Mass shootings — defined by CNN as four or more people shot, excluding the shooter — account for just a portion of lives lost to gun violence, according to The Washington Post. Add in domestic homicides, street crime, gang activity and unintentional and other shootings, and the number of deaths last weekend climbs to more than 120. Analysis of the Gun Violence Archive’s data by The Post’s Reis Thebault, Joe Fox and Andrew Ba Tran showed that through the first five months of 2021, gunfire killed more than 8,100 people. That’s about 54 lives lost per day, 14 more deaths per day than the average toll during the same period of the previous six years, putting 2021 on track to be one of the deadliest years in gun violence in decades. The numbers don’t include gun-related suicides, but researchers say those deaths also may be on the rise.
The Post’s analysis found an increase in shootings during
summers, and police and other officials are already bracing for the coming
months when schools let out and more of the country opens up as pandemic
restrictions are eased. “Unless we all start speaking up, speaking out and
demanding our elected officials take action, we’re going to see a lot more
bloodshed,” Miami Police Chief Art Acevedo, head of the Major Cities Chiefs
Association, said on CBS News’s “Face the Nation.”

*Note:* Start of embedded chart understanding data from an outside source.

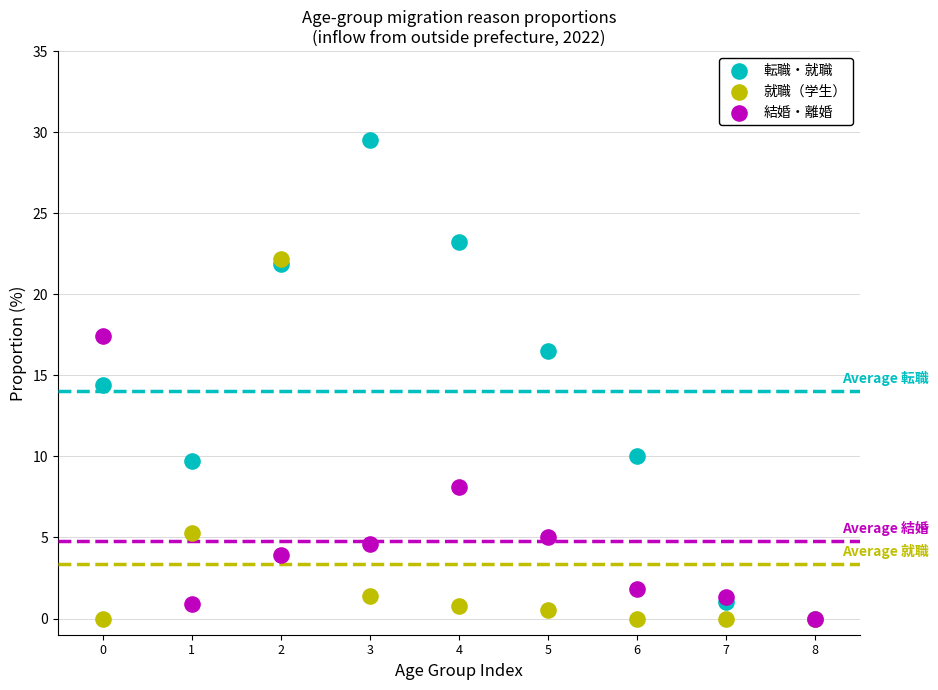

In the 転職・就職 series, what Y value is closest to 14?

14.4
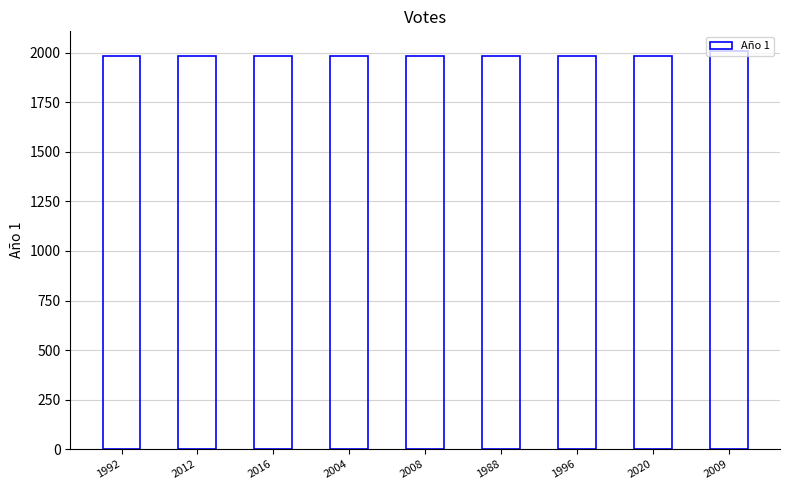

Approximately how many times larger is the value at 2012 compared to 2020?

1.0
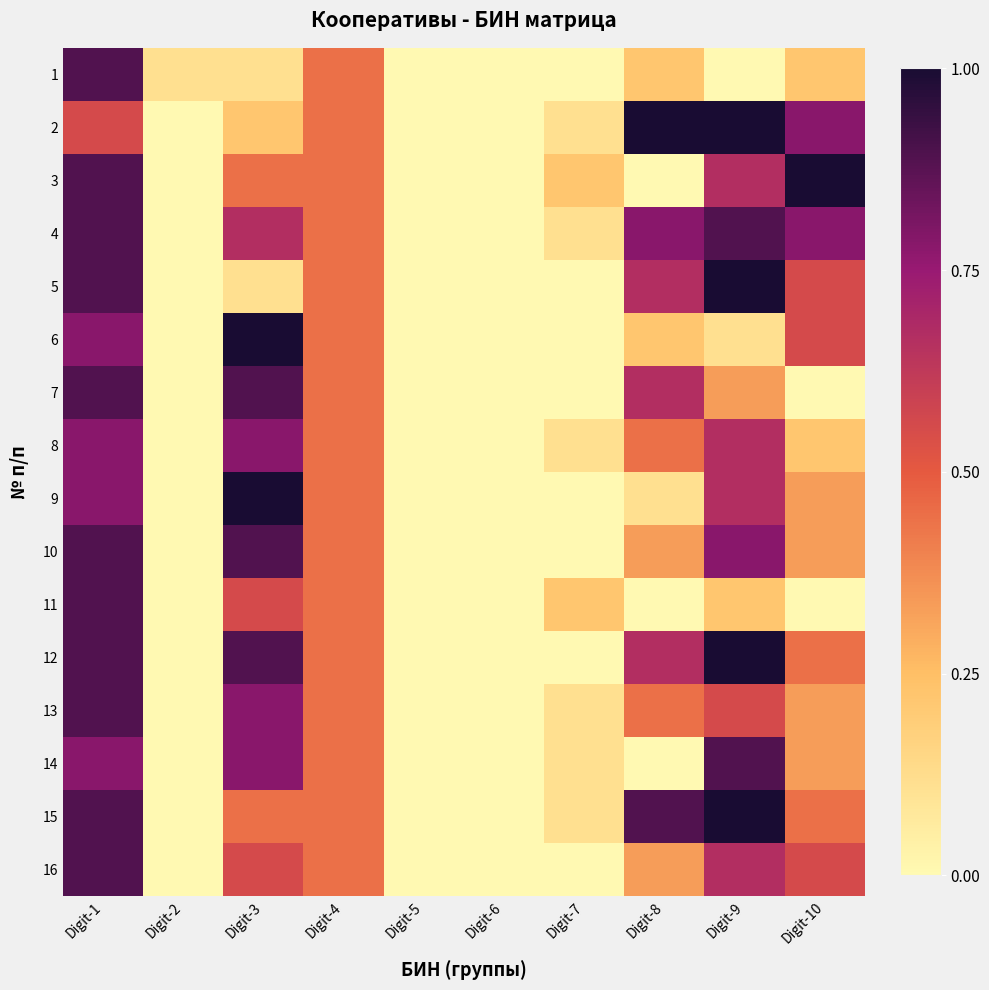

At which category is the sum across all series the highest?

Digit-1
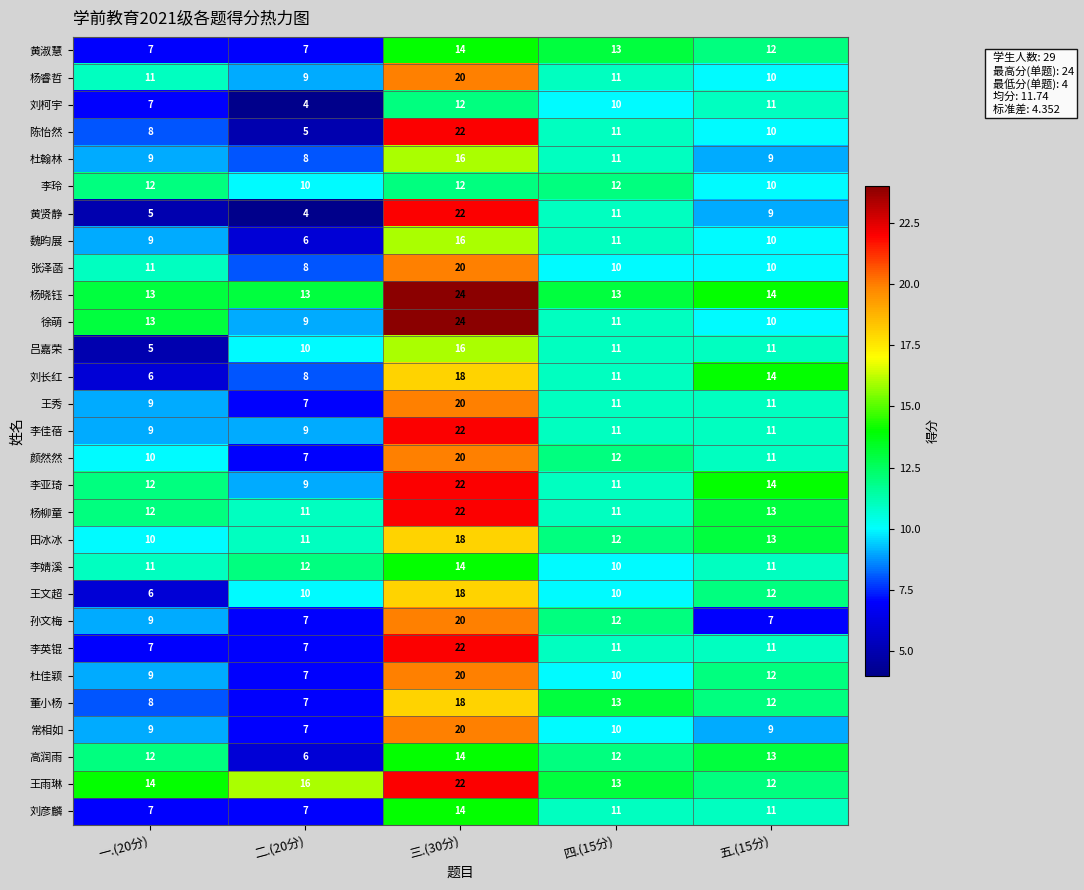

What is the maximum value shown in the chart?

24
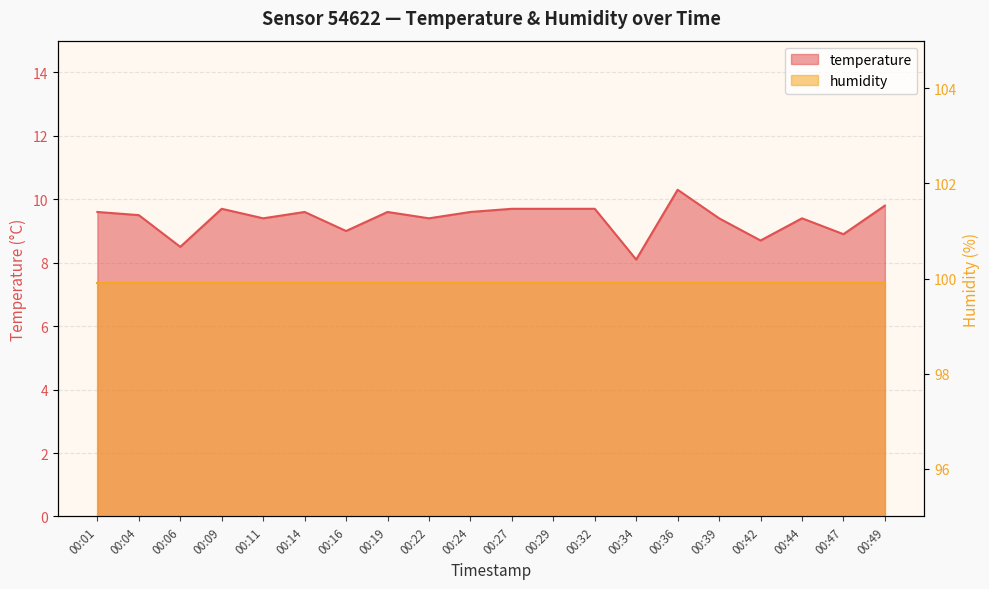

Where does the data first go above 9?

00:01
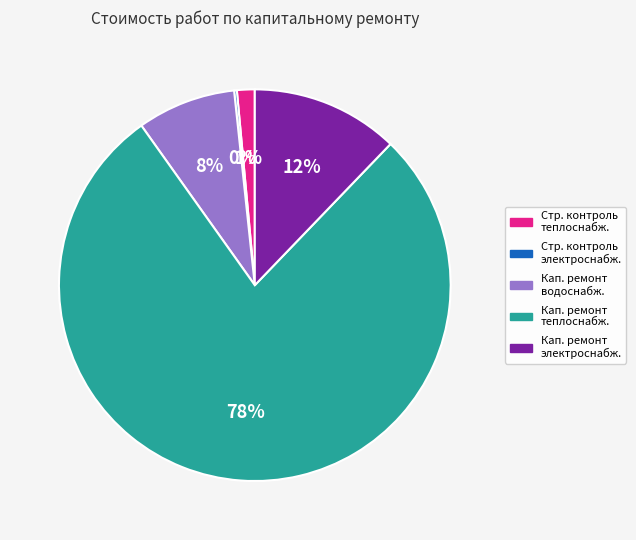

What percentage is the Кап. ремонт электроснабж. slice, to the nearest percent?

12%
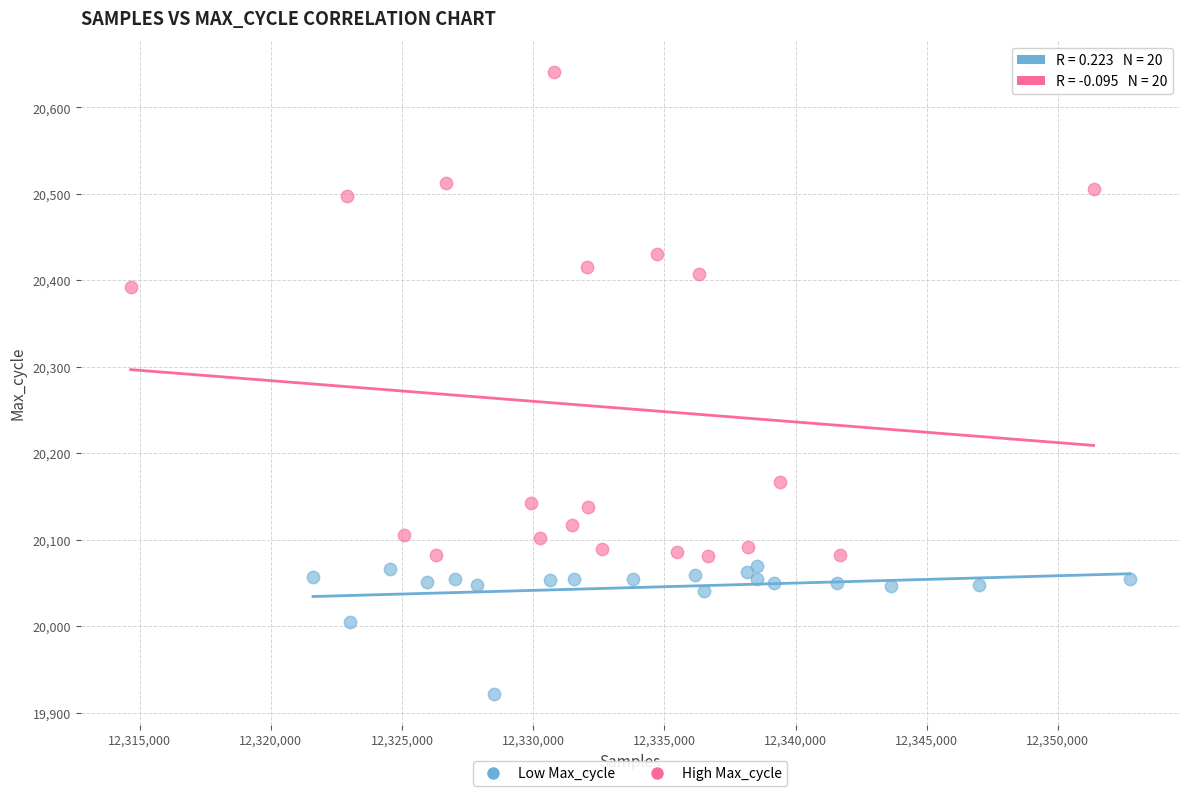

Which series contains the highest Y value?

High Max_cycle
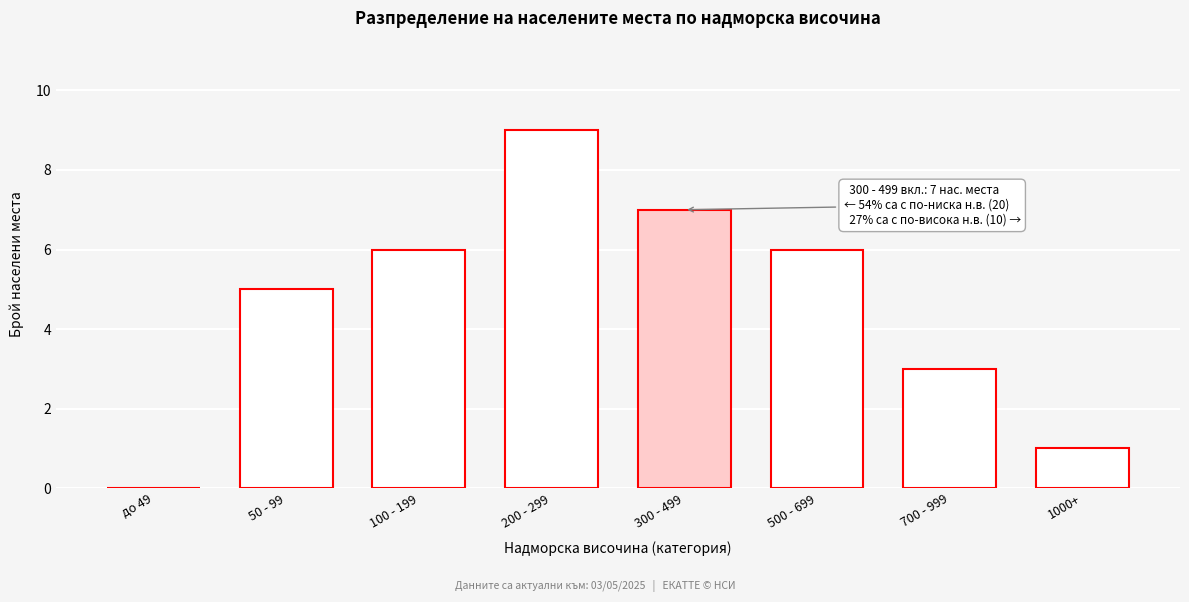

Reading right to left, transcribe all the data shown in this chart.

1000+=1	700 - 999=3	500 - 699=6	300 - 499=7	200 - 299=9	100 - 199=6	50 - 99=5	до 49=0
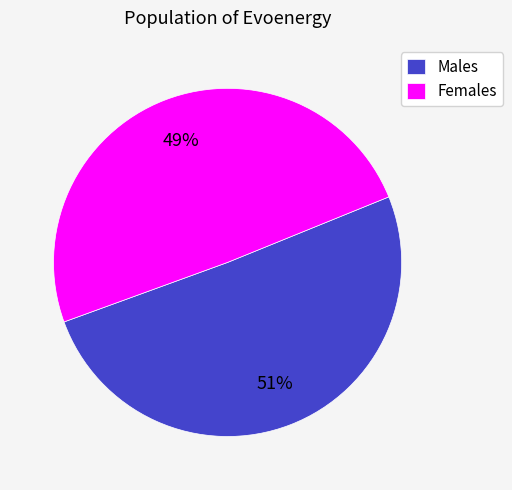

Which slice is the largest?

Males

Congress, though, has failed to address the issue. Modest
gun-safety laws expanding background checks, supported by a majority of
Americans, remain stalled in the Senate. Perversely, Republican-led
legislatures in several states are taking steps to make it easier to obtain and carry guns. Texas, where the Austin
shooting was preceded by a shooting Friday in Dallas that injured five people,
including a 4-year-old child, is on the cusp of allowing residents to carry handguns openly in public without a
permit or training. It is time for the country to treat gun violence like the
public health emergency it is so that tallying up the casualties of the weekend
doesn’t become just another Monday routine.